For young singers and instrumentalists, the chance to perform with a full orchestra is a rare treat. Nothing that has gone on in the practice room or the recital hall can compare to the thrill of being accompanied by full symphonic forces the way composers intended.

Meredith College’s School of Music has been providing its students such a chance for the last eighteen years, with the help of the Raleigh Symphony Orchestra. Students are first judged by a faculty committee and then by a panel of guest judges. The winners perform arias and concerto movements with the orchestra in a public performance.

The 2002 annual concert, held on Sunday March 24, featured three sopranos, a flutist and a pianist, with Jack Roller, Meredith’s Director of Instrumental Activities, as the Symphony’s guest conductor. In general, the instrumentalists were more confident and assured that the vocalists, but all five performers displayed talent and potential.

Heading the list was pianist Charity Duran, who played the first movement of Gershwin’s Piano Concerto in F (not the whole work as the program implied). Duran calmly attacked the bold chords and sweeping runs that pepper this wonderful work. She had the right languid feeling for the sensuous central melody and an appropriate jauntiness for the syncopations of the jazzier passages, playing cleanly and with precision. Roller had a tough time retaining the shape of this somewhat sprawling and eclectic movement. Many of the connecting passages between the piano solos were taken at such a measured pace that the forward thrust of piece was lost. There also were several sections when the orchestra overpowered the piano, blocking it out entirely.
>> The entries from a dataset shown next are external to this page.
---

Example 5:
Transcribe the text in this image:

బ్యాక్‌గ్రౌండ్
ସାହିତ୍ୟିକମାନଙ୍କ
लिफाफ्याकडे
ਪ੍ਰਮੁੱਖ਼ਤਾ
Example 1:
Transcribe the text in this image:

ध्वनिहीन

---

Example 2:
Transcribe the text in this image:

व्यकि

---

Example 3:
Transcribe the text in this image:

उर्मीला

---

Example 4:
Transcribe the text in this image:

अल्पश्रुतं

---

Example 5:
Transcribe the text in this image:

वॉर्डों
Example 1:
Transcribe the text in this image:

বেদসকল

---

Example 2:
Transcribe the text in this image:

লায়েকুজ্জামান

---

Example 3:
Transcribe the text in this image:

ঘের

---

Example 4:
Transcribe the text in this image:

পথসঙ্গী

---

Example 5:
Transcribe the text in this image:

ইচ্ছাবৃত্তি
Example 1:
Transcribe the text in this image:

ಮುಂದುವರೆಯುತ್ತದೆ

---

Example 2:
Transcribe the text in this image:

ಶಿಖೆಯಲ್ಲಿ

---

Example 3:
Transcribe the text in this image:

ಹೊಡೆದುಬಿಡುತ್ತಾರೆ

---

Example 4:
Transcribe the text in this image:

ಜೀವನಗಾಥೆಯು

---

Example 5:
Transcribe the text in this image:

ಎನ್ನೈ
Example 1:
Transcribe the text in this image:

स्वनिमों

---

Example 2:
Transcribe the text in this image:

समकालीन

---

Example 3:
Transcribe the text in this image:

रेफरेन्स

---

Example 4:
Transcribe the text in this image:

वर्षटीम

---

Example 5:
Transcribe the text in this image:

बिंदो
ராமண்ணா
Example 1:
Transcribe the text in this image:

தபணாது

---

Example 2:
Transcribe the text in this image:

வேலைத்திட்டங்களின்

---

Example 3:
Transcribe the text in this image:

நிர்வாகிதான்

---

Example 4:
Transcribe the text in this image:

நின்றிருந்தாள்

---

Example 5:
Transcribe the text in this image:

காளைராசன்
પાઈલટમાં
The most successful pairing of the evening came with flutist Rachel Elizabeth Stenbuck’s performance of Mozart’s Andante in C Major, K. 315. This charming miniature, the middle movement of an unfinished concerto, was given a warm reading by both soloist and orchestra. Stenbuck’s phrasing was smooth, her tone sweet and her dynamics subtle. The strings were beautifully together, the pizzicato sections wonderfully hushed, Roller’s conducting delicate and subdued.

For young vocalists, it is always difficult to find operatic arias to program, since most are composed to show off mature voices with experienced technique. For the three selections here, each soprano displayed sound training and certain vocal qualities, although none were yet up to the full challenges.

Most successful was Wendy Sims in “Rejoice Greatly” from Handel’s Messiah . Her basic tone was firm and her diction clear. She negotiated the trills and the passage work cleanly, although the notoriously long runs challenged her breath control in several sections, sometimes producing a slight hootiness on top. The orchestra played with appropriate precision, Roller’s pacing just right. A more relaxed stage presence and a smile are needed to enhance Sims’s future performances.

Tricia Strong. on the other hand, had great confidence and presence, her smiling calm adding strength to her singing of “Somehow I never could believe” from Kurt Weill’s Street Scene . The basic sound of her voice is attractive and she enunciates text with clarity and some feeling. However, the role of Anna Maurrant is for a larger, more mature voice, causing Strong to force her tone too often, unable to ride the climaxes and rich scoring (somewhat scrappily supplied by the orchestra). The aria also has darker moments and more introspection that Strong gave it. It would be interesting to hear her in a lighter comic role or more lyrical roles.

Mozart’s arias are some of the most difficult in all opera because of their deceptive simplicity and exposed writing. Emily Kicklighter already has a voice of some power, which she can use to produce secure, full tones, especially in the upper register. Her middle voice is not firmly focused yet, although she also can negotiate the lower notes without forcing or faking. There was little interpretation and the aria was sung in disconnected phrases. But this is a young voice with promise and should be encouraged. Here the orchestra’s strings were not as clean but the mood of the aria was nicely projected.

The concert opened and closed with short orchestral pieces. The overture to Mozart’s The Marriage of Figaro, which opened the concert, was taken a such a broad tempo (presumably to allow the strings to manage the runs) that it lost its sparkle and buoyancy, even though the stings did stay together. More successful was Dvorak’s Slavonic Dance, Op. 72, No. 2, in which Roller’s gently swaying tempo and the orchestra’s full, rounded tone gave a glowing mood to this engaging work.

All cavils aside, Meredith College is to be congratulated for providing such an opportunity for its students, for involving another musical organization in the area and for offering it free to the public.